Retratos em disputa: a ditadura e a perseguição LGBTQIA+, por Renan Quinalha
Trabalhando em conjunto com o Memorial da Resistência de SP, o pesquisador e professor de direito Renan Quinalha resgatou do Arquivo Público do Estado de São Paulo dezenas de fotografias de pessoas que hoje chamaríamos de LGBTQIA+.
São fotos de fichamentos policiais, resultado das recorrentes operações de “limpeza” realizadas em São Paulo. Tais prontuários deveriam “ser ilustrados com fotos dos pervertidos, para que os juízes [pudessem] avaliar seu grau de periculosidade”.
“Esses retratos, aparentemente banais do ponto de vista fotográfico, hoje recuperados e divulgados, devem ser vistos não mais e apenas como produto da LGBTfobia da ditadura. As imagens ressignificadas são demonstração da capacidade de agência e de resistência, ainda que moleculares, dessas pessoas que aproveitaram a tentativa de controle ditatorial para colocar seus rostos na história.”
Uma conversa com Paula Gaitán por Patrícia Mourão & Maria Chiaretti
Nada na trajetória da cineasta e artista Paula Gaitán segue um fluxo normal de acontecimentos. O nascimento em Paris, filha de um poeta colombiano com uma brasileira imigrante de origem russa-tcheca; o casamento com Glauber Rocha; a carreira artística que, aos 71 anos, atinge uma maturidade e energia produtiva de fazer inveja: tudo isso, e mais um tanto, fez parte da conversa de Paula com as pesquisadoras Patrícia Mourão de Andrade e Maria Chiaretti.
“Com uma obra que inclui documentários experimentais, retratos de artistas, diários memorialísticos, ficções rarefeitas, Paula chega aos 71 anos na sua fase mais radical, fresca e, ao mesmo tempo, mais madura. São raros os cineastas que conseguem conjugar liberdade de experimentação com rigor e precisão. Paula é uma delas.”
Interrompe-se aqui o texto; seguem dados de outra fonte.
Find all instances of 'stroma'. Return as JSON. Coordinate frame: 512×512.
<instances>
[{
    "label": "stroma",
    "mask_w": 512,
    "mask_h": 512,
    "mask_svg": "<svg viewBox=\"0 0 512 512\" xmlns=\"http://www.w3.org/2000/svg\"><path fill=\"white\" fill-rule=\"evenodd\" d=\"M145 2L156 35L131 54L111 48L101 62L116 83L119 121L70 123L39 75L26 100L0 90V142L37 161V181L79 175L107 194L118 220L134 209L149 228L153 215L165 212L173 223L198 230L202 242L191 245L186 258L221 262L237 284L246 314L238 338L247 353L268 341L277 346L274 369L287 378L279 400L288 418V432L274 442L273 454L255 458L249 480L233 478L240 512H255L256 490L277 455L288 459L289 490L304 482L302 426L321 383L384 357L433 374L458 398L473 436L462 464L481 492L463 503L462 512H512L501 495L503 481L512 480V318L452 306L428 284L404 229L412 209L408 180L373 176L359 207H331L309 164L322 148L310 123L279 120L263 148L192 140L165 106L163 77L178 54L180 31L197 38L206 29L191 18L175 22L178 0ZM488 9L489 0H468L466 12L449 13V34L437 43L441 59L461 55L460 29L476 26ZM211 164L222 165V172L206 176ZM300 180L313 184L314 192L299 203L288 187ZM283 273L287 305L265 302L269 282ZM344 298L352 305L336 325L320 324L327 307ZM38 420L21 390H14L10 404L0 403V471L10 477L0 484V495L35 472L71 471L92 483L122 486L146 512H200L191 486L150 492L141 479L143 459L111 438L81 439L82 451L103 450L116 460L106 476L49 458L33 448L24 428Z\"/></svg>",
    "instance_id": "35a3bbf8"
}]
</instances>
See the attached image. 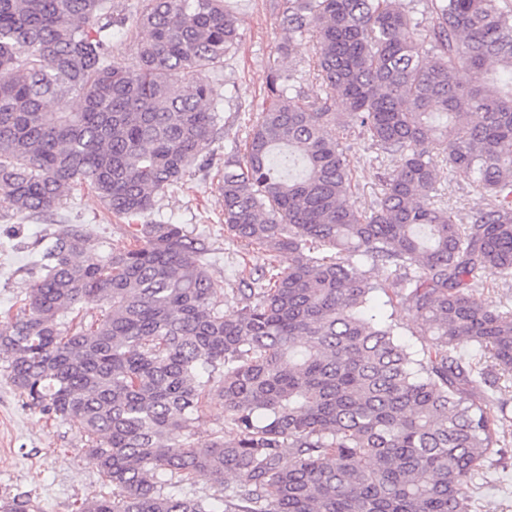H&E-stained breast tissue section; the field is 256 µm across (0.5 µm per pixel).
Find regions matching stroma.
<instances>
[{
	"label": "stroma",
	"instance_id": "35a3bbf8",
	"mask_svg": "<svg viewBox=\"0 0 512 512\" xmlns=\"http://www.w3.org/2000/svg\"><path fill=\"white\" fill-rule=\"evenodd\" d=\"M236 17L240 41L224 62V72L214 81V97L220 103L224 129L209 150L226 158L266 102L272 68L297 67L302 89L308 96L322 87L312 66L313 38L294 40L290 57H280L276 45L285 37L273 0H224ZM336 138L346 150L356 188L352 204L370 205L381 192L379 175L384 169L356 133L337 130ZM220 179L215 170L191 169L182 186L163 196L142 223L170 222L182 225L187 234L200 238L209 250V274L224 283L219 309L229 314L238 307L236 288L241 266H264L266 255L247 249L224 230L220 202ZM440 194L460 222H468L486 208L488 199L477 191L464 173L441 180ZM76 226L91 235V261L129 247L132 238L126 222L110 218L99 198L90 190L64 200L52 211L23 218L0 198V312L23 298L32 283L28 268L40 238ZM88 442L76 421L49 420L26 407L7 378L0 360V497L27 493L38 512H76L82 499L100 489L101 479L90 458ZM476 512H512V465L489 469L487 484L475 490Z\"/></svg>",
	"mask_w": 512,
	"mask_h": 512
}]
</instances>
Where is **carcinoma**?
I'll use <instances>...</instances> for the list:
<instances>
[{
  "label": "carcinoma",
  "mask_w": 512,
  "mask_h": 512,
  "mask_svg": "<svg viewBox=\"0 0 512 512\" xmlns=\"http://www.w3.org/2000/svg\"><path fill=\"white\" fill-rule=\"evenodd\" d=\"M426 8L424 26L399 0H283L277 53L314 37L323 95L275 70L224 160V230L268 255L239 274L237 313L218 310L224 282L179 224H131L133 245L96 264L78 260L93 239L76 227L38 251L0 358L29 408L83 426L103 491L77 512H473L476 476L512 454L489 397L512 382V311L480 297L512 279V0ZM127 22L112 0H0V197L16 213L87 188L130 221L214 167L235 16L224 0H141L150 37L123 68L109 56ZM336 125L394 158L367 210L349 202ZM439 156L488 197L468 224L441 200ZM376 292L415 316L419 349L372 312ZM214 394L224 427L199 441Z\"/></svg>",
  "instance_id": "obj_1"
}]
</instances>
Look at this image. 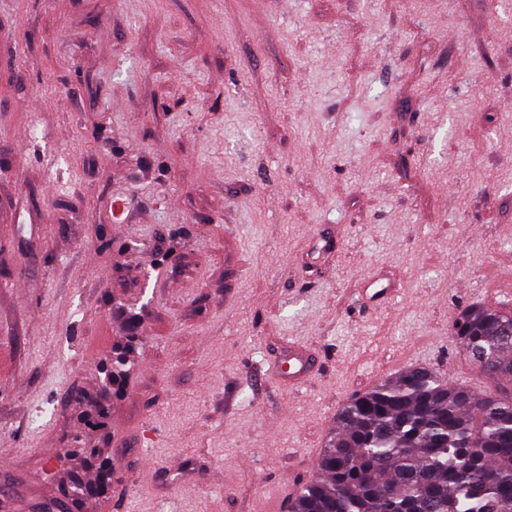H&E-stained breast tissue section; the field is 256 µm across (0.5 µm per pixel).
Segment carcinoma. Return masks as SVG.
Masks as SVG:
<instances>
[{"mask_svg": "<svg viewBox=\"0 0 512 512\" xmlns=\"http://www.w3.org/2000/svg\"><path fill=\"white\" fill-rule=\"evenodd\" d=\"M126 341L112 350L109 384L117 395L127 377L125 354L138 314L125 312ZM457 343L483 374L512 381V313L464 309ZM91 424L102 427L103 399L84 395ZM75 470L63 481L67 512L112 491V470L97 447L73 448ZM320 477L302 486L291 512H512V396L479 397L427 368L407 370L345 404L318 462Z\"/></svg>", "mask_w": 512, "mask_h": 512, "instance_id": "1", "label": "carcinoma"}]
</instances>
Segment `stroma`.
<instances>
[{"label": "stroma", "instance_id": "obj_1", "mask_svg": "<svg viewBox=\"0 0 512 512\" xmlns=\"http://www.w3.org/2000/svg\"><path fill=\"white\" fill-rule=\"evenodd\" d=\"M510 265L512 0H0V512L61 504L86 436L84 512H288L383 379L498 392L452 332ZM125 319L128 327L129 335L126 336V342L118 343L112 350V360H111V371L109 374V384L112 388V393L117 395L123 389V383L125 378L127 377L126 371L123 369L125 365V354L128 347L135 339V330L138 326V314L134 311H126ZM286 367L282 370L283 381L288 387H299L313 377L318 369L316 355L302 347H291ZM68 453L80 455L81 467H94L98 471V478L94 482L84 480L79 470L69 473L67 479L63 481L62 496L65 499L67 511L82 512L80 509L84 503L112 491V470L101 448H73L69 449Z\"/></svg>", "mask_w": 512, "mask_h": 512}]
</instances>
Mauricio Lissovsky e os duplos que assombram a história da fotografia por Ronaldo Entler
O colunista Ronaldo Entler resenha o livro A fotografia e seus duplos, publicação póstuma do historiador e pesquisador carioca Mauricio Lissovsky. O livro foi lançado recentemente em versão digital pela editora Acaso, com distribuição gratuita.
“Mas afinal, o que são os duplos? Se não é simples defini-los de maneira sintética, podemos, ao menos, descrever alguns deles: um duplo pode ser uma imagem dentro de outra imagem; podem ser retratos de pessoas – parentes, gêmeos, sósias – que tensionam semelhanças e diferenças; podem ser personagens que, por meio de artifícios diversos, se duplicam dentro de certas fotografias; são também formas que, ao longo da história, se repetem ou se atualizam em lugares distantes e improváveis.”
Inteligência artificial e a construção de museus neurais por Gabriel Menotti
Em ensaio, o pesquisador Gabriel Menotti traça relações entre práticas e aspectos da Inteligência Artificial generativa e o papel de museus etnográficos na história da cultura contemporânea.
“Na sua capacidade de redistribuir objetos como informação em escala, o museu desempenhou um papel fundamental no projeto civilizador da modernidade. Daí podem vir pistas importantes para entender o crescente impacto dos sistemas de inteligência artificial generativa nas economias políticas de representação contemporâneas. Conforme se popularizam, se acoplam a plataformas de comunicação e buscam sutilmente reorientar nossas formas de expressão mais pessoais, os sistemas de IA parecem se consolidar como uma infraestrutura epistêmica ainda mais poderosa e invasiva do que os museus jamais o foram.”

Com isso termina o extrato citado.